March 28, 2018

VTT grows birch cell cultures useful in cosmetics

VTT grew three different cell lines during experiments, two red and one green.
VTT grew three different cell lines during experiments, two red and one green.
VTT

VTT Technical Research Centre of Finland has developed a new method to produce cell cultures from birch leaves and seeds, with useful qualities for the cosmetics industry.

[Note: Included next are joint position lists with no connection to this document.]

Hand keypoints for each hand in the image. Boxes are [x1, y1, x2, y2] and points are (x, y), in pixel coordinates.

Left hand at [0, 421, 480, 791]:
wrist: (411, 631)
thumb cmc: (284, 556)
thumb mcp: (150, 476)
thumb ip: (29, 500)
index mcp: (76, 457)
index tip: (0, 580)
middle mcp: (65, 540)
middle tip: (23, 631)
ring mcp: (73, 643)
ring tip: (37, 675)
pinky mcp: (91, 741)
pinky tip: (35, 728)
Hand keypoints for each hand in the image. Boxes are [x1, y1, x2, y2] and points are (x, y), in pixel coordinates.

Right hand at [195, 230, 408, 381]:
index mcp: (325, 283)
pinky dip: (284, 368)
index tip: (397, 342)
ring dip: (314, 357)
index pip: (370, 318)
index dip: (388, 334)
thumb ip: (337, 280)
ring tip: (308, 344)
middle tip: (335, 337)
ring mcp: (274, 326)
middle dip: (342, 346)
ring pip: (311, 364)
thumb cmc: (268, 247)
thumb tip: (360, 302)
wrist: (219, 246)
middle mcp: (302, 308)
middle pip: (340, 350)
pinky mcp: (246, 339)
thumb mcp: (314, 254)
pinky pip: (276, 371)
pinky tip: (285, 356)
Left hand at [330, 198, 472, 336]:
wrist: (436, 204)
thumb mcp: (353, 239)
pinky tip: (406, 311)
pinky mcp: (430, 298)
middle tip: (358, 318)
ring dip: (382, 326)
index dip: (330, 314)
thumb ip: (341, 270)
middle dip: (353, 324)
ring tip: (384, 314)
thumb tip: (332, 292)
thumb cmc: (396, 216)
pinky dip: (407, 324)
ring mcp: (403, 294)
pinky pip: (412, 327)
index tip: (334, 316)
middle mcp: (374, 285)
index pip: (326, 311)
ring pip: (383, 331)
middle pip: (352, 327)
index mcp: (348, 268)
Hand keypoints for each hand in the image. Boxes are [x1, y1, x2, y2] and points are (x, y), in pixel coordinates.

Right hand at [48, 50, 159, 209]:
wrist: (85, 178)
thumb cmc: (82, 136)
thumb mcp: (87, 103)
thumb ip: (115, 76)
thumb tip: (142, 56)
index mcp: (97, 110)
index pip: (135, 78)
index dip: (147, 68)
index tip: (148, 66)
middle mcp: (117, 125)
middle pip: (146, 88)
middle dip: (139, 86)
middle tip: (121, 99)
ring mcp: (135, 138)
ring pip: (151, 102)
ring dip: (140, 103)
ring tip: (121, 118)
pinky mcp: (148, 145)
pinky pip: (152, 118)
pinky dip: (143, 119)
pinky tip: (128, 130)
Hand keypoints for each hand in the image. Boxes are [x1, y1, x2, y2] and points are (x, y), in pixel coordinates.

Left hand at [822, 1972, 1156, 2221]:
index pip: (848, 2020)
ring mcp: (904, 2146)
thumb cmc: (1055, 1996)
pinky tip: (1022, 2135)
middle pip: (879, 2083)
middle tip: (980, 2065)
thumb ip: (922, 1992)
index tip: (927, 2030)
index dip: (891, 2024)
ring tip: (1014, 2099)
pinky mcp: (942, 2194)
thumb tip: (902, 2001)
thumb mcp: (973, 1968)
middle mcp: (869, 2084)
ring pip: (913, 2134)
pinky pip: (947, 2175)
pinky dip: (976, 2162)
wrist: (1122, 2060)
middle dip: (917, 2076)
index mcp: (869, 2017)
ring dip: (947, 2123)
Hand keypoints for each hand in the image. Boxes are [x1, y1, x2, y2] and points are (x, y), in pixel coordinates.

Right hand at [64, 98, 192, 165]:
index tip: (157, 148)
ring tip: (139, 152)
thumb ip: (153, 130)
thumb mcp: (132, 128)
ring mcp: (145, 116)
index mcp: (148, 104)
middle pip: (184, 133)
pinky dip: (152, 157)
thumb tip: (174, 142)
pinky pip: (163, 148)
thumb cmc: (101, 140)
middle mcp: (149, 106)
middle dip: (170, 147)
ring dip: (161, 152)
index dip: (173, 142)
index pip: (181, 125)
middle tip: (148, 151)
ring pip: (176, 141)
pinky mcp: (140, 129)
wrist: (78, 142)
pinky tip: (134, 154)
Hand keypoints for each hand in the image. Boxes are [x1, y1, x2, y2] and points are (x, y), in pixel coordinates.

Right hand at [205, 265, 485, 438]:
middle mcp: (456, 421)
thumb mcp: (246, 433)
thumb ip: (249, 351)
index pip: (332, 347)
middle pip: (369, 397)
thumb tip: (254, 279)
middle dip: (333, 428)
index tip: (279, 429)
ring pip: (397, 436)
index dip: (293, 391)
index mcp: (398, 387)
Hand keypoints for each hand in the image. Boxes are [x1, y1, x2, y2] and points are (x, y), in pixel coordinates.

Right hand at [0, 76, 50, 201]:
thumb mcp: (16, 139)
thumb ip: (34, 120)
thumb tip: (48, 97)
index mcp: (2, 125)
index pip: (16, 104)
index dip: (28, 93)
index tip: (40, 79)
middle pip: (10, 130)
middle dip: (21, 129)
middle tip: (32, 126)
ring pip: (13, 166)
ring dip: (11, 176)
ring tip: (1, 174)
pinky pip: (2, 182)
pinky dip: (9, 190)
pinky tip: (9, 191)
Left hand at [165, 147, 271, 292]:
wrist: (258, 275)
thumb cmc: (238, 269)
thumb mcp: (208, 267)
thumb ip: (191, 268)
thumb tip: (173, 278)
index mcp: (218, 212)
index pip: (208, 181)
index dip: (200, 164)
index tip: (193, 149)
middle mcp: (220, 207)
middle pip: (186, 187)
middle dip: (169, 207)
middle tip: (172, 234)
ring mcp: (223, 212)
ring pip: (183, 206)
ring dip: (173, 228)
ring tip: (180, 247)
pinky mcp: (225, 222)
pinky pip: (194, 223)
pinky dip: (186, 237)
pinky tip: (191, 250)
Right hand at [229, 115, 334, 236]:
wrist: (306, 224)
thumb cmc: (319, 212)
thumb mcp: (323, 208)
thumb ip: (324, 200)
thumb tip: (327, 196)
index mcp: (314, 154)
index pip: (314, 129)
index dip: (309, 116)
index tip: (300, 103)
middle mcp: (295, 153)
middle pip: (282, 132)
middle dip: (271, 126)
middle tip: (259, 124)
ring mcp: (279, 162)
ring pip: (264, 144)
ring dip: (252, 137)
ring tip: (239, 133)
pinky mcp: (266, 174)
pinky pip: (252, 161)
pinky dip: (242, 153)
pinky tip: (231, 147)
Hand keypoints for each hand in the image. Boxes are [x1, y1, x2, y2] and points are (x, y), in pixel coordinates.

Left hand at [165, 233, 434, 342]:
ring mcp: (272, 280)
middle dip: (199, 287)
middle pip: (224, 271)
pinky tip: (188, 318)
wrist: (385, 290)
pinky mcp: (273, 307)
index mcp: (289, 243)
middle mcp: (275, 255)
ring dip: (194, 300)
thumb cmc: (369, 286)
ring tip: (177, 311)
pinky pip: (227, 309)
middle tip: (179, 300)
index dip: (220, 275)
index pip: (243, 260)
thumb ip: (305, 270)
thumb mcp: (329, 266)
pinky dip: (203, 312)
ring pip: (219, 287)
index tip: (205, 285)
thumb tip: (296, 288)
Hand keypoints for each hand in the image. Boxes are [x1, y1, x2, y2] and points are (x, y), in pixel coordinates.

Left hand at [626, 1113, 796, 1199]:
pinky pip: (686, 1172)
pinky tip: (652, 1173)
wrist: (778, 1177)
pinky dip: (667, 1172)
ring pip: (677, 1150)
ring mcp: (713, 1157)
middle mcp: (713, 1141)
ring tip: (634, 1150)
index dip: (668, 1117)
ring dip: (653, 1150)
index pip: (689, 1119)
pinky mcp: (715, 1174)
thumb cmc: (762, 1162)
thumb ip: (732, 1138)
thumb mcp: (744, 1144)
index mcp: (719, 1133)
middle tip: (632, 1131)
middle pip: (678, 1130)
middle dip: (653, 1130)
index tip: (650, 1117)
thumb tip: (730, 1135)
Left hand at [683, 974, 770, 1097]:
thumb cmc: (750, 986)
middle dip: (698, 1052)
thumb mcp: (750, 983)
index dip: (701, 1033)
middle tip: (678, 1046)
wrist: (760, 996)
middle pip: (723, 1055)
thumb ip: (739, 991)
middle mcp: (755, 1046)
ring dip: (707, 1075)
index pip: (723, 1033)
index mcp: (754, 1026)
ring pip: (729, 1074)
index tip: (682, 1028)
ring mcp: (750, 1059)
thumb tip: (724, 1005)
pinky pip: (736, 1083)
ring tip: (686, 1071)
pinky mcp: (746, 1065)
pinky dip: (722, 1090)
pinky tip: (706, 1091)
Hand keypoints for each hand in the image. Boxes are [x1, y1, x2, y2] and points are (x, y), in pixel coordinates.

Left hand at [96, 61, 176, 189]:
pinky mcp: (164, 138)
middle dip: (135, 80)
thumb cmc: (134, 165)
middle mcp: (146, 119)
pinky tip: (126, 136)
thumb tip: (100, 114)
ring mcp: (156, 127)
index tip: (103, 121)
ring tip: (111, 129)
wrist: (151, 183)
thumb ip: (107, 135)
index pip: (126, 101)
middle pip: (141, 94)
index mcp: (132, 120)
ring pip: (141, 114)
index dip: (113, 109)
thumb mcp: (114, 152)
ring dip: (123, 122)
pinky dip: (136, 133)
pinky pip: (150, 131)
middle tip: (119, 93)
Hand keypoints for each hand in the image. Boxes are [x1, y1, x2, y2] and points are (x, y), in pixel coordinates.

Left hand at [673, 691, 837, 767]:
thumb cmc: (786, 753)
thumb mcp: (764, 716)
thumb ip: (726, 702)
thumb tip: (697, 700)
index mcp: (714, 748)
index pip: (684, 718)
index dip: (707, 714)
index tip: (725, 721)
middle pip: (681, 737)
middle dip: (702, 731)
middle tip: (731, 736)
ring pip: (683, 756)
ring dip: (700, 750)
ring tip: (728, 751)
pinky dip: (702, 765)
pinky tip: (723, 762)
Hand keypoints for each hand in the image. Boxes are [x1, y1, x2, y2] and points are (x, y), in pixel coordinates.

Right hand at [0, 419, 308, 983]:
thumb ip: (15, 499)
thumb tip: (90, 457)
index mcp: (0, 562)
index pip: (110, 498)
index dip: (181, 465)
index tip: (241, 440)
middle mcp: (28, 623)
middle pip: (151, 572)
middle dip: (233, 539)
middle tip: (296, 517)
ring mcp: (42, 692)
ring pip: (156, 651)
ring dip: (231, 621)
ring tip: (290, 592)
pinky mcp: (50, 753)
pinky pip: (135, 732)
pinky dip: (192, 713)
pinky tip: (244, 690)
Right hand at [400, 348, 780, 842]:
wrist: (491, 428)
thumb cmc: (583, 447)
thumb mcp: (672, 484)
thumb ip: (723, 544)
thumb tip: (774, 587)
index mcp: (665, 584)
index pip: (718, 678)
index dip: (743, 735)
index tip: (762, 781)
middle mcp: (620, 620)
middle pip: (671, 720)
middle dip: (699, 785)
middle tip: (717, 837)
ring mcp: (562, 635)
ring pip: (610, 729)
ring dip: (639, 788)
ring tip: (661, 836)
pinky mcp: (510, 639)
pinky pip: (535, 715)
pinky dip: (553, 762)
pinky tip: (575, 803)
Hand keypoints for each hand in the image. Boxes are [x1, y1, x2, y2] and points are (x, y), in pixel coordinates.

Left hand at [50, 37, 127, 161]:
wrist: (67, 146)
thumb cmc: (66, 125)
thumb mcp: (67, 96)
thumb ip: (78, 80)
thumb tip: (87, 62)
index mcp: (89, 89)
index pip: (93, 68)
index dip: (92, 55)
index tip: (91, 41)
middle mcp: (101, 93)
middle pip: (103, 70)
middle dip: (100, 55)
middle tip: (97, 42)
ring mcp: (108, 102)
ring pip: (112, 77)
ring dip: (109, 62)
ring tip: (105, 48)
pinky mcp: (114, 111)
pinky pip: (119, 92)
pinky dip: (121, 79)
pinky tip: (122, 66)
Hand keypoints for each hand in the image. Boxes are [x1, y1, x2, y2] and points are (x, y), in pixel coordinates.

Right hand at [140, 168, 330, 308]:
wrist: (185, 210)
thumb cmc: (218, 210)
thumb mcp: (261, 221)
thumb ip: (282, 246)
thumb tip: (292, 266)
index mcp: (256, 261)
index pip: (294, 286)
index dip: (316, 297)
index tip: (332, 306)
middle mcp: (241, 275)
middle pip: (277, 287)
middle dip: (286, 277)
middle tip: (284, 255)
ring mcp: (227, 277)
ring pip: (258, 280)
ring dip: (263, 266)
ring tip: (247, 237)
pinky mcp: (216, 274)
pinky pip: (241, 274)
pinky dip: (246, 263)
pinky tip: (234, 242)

VTT used cell culture technology, an environmentally-friendly production method, to grow birch cell cultures that can produce pigments, and various amino and fatty acids important for the skin.

Due to their composition, they also have antioxidant and antimicrobial properties that can improve preservation of products and inhibit the growth of harmful microbes on the skin.

“Cell cultures provide an opportunity to utilise wood material in a new way,” says Riitta Puupponen-Pimiä, principal scientist at VTT. “By natural means, we can obtain compounds that have not traditionally been associated with birch, such as anthocyanin pigments which belong to the group of red polyphenols.”

The research centre first used birch cell cultures in plant biotechnology research more than 20 years ago. Since then, it has stored them in the VTT Culture Collection, an international bioresource centre. The idea to use them for cosmetics stemmed from VTT’s Innovative Business from Emerging Technologies Programme.